### O que se pede
Reproduza na íntegra, sem qualquer alteração, o texto sobre a participação de Laurel Hubbard nos Jogos Olímpicos.

### Texto citado
———
Laurel Hubbard só fez história nos Jogos
A halterofilista da Nova Zelândia tornou-se na primeira atleta transgénero a competir nos Jogos Olímpicos, mas falhou os três levantamentos e ficou em último na sua categoria.
Em Jogos Olímpicos, quem tem uma acreditação terá sempre a porta aberta em todos os estádios ou pavilhões em que se disputam provas, com algumas excepções. Para eventos como as finais da natação, a final dos 100m, do basquetebol masculino ou da ginástica artística é preciso um bilhete que nem sempre é fácil de arranjar - são os chamados eventos “high demand”. E os jornalistas que estão em Tóquio precisam de marcar diariamente os eventos que desejam cobrir. Nesta sexta-feira, não houve evento olímpico mais desejado por jornalistas de todo o mundo do que o halterofilismo feminino.
O PÚBLICO registou o seu pedido de acesso na plataforma para o efeito, mas o pedido foi rejeitado, tal como terão sido milhares de outros. Havia, por certo, muita gente a querer assistir de perto a um pedaço de história olímpica. Laurel Hubbard, halterofilista da Nova Zelândia, iria tornar-se na primeira atleta transgénero da história dos Jogos Olímpicos, competindo na categoria mais pesada, os +87kg.
A neozelandesa fez, de facto, história. Competiu e abriu portas a outros desportistas transgénero nos Jogos, mas falhou as três tentativas (uma a 120kg e duas a 125kg) na primeira metade do concurso e ficou em último.
———
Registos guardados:
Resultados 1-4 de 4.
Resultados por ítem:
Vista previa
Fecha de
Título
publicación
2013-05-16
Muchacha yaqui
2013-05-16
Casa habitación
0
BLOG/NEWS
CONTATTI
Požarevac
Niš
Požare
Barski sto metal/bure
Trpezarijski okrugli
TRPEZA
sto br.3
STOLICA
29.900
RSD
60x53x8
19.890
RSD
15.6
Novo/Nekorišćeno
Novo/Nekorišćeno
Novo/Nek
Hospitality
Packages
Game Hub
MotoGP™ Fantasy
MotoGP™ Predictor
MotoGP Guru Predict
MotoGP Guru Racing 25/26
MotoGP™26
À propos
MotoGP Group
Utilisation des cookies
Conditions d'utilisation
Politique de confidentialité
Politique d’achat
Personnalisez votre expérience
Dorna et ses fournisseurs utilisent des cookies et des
———
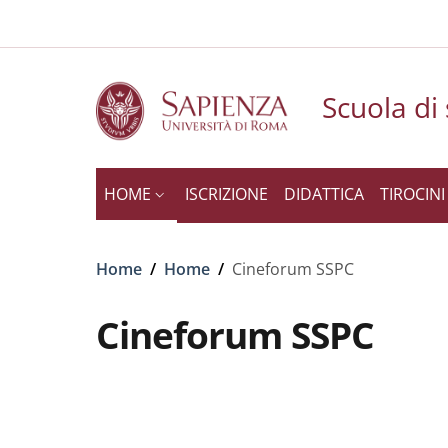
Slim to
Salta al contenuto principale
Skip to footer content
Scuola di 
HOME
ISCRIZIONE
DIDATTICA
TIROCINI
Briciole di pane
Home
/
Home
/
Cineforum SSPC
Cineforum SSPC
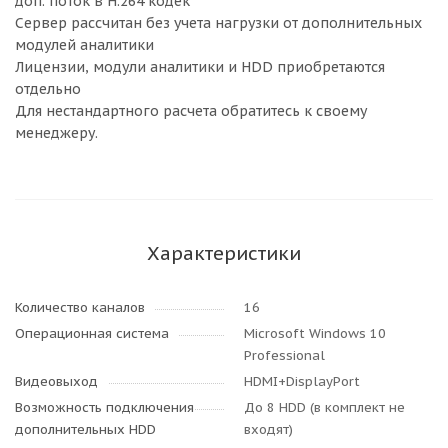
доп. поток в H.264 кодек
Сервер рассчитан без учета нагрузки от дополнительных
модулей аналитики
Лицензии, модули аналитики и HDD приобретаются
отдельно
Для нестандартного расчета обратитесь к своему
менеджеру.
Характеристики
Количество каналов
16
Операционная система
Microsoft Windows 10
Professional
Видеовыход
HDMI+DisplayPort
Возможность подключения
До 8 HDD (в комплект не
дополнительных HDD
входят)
———
### Tarefa concluída
Laurel Hubbard só fez história nos Jogos
A halterofilista da Nova Zelândia tornou-se na primeira atleta transgénero a competir nos Jogos Olímpicos, mas falhou os três levantamentos e ficou em último na sua categoria.
Em Jogos Olímpicos, quem tem uma acreditação terá sempre a porta aberta em todos os estádios ou pavilhões em que se disputam provas, com algumas excepções. Para eventos como as finais da natação, a final dos 100m, do basquetebol masculino ou da ginástica artística é preciso um bilhete que nem sempre é fácil de arranjar - são os chamados eventos “high demand”. E os jornalistas que estão em Tóquio precisam de marcar diariamente os eventos que desejam cobrir. Nesta sexta-feira, não houve evento olímpico mais desejado por jornalistas de todo o mundo do que o halterofilismo feminino.
O PÚBLICO registou o seu pedido de acesso na plataforma para o efeito, mas o pedido foi rejeitado, tal como terão sido milhares de outros. Havia, por certo, muita gente a querer assistir de perto a um pedaço de história olímpica. Laurel Hubbard, halterofilista da Nova Zelândia, iria tornar-se na primeira atleta transgénero da história dos Jogos Olímpicos, competindo na categoria mais pesada, os +87kg.
A neozelandesa fez, de facto, história. Competiu e abriu portas a outros desportistas transgénero nos Jogos, mas falhou as três tentativas (uma a 120kg e duas a 125kg) na primeira metade do concurso e ficou em último.